TASK REQUIREMENTS: Please transcribe the entries below without changing a single character.

[Start of Attachment]

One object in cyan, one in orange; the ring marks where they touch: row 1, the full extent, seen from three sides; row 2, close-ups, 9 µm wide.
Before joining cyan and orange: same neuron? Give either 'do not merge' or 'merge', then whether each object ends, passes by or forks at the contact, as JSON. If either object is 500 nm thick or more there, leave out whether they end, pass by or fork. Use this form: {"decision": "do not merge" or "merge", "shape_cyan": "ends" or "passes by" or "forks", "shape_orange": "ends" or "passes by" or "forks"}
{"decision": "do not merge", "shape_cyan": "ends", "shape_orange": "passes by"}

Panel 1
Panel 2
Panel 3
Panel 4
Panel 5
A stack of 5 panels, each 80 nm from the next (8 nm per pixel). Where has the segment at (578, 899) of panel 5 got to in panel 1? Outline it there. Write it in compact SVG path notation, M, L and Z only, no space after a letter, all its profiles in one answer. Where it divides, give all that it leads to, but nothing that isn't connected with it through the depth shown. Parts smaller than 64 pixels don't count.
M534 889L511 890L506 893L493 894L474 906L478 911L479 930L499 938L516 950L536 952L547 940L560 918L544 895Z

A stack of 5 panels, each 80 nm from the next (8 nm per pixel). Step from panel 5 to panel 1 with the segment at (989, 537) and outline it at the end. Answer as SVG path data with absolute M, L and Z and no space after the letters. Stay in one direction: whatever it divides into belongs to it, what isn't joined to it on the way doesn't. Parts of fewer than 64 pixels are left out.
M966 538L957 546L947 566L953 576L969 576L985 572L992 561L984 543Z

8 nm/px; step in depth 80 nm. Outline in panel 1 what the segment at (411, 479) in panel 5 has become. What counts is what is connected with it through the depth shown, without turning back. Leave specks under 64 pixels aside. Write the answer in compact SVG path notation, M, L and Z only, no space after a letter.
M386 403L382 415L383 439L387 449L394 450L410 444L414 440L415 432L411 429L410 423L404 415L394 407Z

[End of Attachment]

PROBLEM SOLUTION:
One object in cyan, one in orange; the ring marks where they touch: row 1, the full extent, seen from three sides; row 2, close-ups, 9 µm wide.
Before joining cyan and orange: same neuron? Give either 'do not merge' or 'merge', then whether each object ends, passes by or forks at the contact, as JSON. If either object is 500 nm thick or more there, leave out whether they end, pass by or fork. Use this form: {"decision": "do not merge" or "merge", "shape_cyan": "ends" or "passes by" or "forks", "shape_orange": "ends" or "passes by" or "forks"}
{"decision": "do not merge", "shape_cyan": "ends", "shape_orange": "passes by"}

Panel 1
Panel 2
Panel 3
Panel 4
Panel 5
A stack of 5 panels, each 80 nm from the next (8 nm per pixel). Where has the segment at (578, 899) of panel 5 got to in panel 1? Outline it there. Write it in compact SVG path notation, M, L and Z only, no space after a letter, all its profiles in one answer. Where it divides, give all that it leads to, but nothing that isn't connected with it through the depth shown. Parts smaller than 64 pixels don't count.
M534 889L511 890L506 893L493 894L474 906L478 911L479 930L499 938L516 950L536 952L547 940L560 918L544 895Z

A stack of 5 panels, each 80 nm from the next (8 nm per pixel). Step from panel 5 to panel 1 with the segment at (989, 537) and outline it at the end. Answer as SVG path data with absolute M, L and Z and no space after the letters. Stay in one direction: whatever it divides into belongs to it, what isn't joined to it on the way doesn't. Parts of fewer than 64 pixels are left out.
M966 538L957 546L947 566L953 576L969 576L985 572L992 561L984 543Z

8 nm/px; step in depth 80 nm. Outline in panel 1 what the segment at (411, 479) in panel 5 has become. What counts is what is connected with it through the depth shown, without turning back. Leave specks under 64 pixels aside. Write the answer in compact SVG path notation, M, L and Z only, no space after a letter.
M386 403L382 415L383 439L387 449L394 450L410 444L414 440L415 432L411 429L410 423L404 415L394 407Z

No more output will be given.